Occurrence Regularity of Methane Gas Molecules in Composite Nanopores: A Molecular Simulation Study

Abstract

Abstract To understand the occurrence regularity of methane gas molecules in composite nanopores, the effects of temperature, pressure, size of nanopore, and burial depth on the occurrence state of methane were studied theoretically by using the grand canonical Monte Carlo and molecular dynamic simulation methods. By comparing the results available in the literature, the reasons for the difference in the occurrence states of methane molecules in nanopores were analyzed, and a reasonable occurrence regularity of methane was proposed, which provides corresponding suggestions for the actual exploitation of shale gas. The results indicated that the methane gas molecules existed in nanopore only in the adsorption and transition states under different environmental conditions. They were preferentially adsorbed at the strong adsorption sites on the nanopore surface to form a stable adsorption layer. After the adsorption layer reached saturation, a transition layer with higher density than that of bulk methane was formed at the nanopore center. The total adsorption capacity of methane decreased gradually with an increase in the internal temperature of shale reservoirs and increased with an increase in nanopore size. In addition, the average amount of methane stored in the nanopore increased at a deeper burial depth. The occurrence state of methane under different pressure ranges was controlled under different action mechanisms. Under low pressure (P<20 MPa), the adsorption of methane molecules was controlled by the number of strong adsorption sites on the nanopore surface, where the density peak intensity of the adsorption layer increased with the pressure.

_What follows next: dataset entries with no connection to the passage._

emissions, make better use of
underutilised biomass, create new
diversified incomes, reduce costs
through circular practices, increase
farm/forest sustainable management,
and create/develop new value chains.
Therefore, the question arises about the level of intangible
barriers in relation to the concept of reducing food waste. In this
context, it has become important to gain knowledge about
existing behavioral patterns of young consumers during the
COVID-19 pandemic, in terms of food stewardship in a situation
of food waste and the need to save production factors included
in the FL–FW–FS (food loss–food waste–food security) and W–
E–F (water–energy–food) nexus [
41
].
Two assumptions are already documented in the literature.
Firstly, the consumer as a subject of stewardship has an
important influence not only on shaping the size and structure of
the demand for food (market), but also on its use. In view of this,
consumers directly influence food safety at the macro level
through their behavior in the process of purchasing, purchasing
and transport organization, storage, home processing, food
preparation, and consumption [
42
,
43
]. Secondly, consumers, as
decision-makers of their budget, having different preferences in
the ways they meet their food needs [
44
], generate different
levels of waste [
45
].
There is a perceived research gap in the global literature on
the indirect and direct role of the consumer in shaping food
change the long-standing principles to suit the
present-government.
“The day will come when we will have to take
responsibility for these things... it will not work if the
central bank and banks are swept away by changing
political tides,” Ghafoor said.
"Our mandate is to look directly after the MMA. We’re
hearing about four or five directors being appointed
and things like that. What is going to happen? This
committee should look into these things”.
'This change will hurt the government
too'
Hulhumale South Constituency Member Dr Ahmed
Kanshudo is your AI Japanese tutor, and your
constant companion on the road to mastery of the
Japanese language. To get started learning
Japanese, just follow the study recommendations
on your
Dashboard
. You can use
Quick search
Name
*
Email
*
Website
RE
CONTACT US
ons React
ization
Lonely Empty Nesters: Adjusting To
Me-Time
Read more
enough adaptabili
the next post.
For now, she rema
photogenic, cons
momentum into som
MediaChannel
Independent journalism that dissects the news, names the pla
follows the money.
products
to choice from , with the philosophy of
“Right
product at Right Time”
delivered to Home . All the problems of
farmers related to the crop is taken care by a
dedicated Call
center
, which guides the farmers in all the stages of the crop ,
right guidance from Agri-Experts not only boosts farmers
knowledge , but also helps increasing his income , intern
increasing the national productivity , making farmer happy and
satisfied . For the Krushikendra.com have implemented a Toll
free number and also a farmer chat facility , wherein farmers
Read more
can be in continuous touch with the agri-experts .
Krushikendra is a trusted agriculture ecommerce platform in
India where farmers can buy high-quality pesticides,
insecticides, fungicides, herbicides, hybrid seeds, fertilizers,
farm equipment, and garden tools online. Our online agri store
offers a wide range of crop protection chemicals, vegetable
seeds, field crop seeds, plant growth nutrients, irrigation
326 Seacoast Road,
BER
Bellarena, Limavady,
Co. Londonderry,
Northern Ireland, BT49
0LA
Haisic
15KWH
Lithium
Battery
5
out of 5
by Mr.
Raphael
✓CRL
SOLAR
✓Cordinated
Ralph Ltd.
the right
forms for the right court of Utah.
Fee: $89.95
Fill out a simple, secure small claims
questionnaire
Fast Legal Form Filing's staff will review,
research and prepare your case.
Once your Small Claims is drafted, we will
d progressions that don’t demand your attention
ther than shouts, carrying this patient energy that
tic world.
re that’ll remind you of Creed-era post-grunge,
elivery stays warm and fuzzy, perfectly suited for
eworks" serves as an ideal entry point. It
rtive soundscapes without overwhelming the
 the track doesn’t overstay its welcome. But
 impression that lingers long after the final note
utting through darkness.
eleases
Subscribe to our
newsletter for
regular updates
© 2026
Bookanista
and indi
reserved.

However, under high pressure (P>20 MPa), the adsorption was controlled by the diffusion process of methane molecules in the organic matter layer, where both the adsorption and transition layers reached the saturation state, and excessive methane molecules diffused deeper into the kerogen layer. The approach to effectively improve the recovery efficiency was to inject water or carbon dioxide into the shale reservoir where the water or carbon dioxide molecules occupy strong adsorption positions than the methane molecules adsorbed originally under the competitive adsorption effect, and the adsorbed methane molecules were transformed to a free state.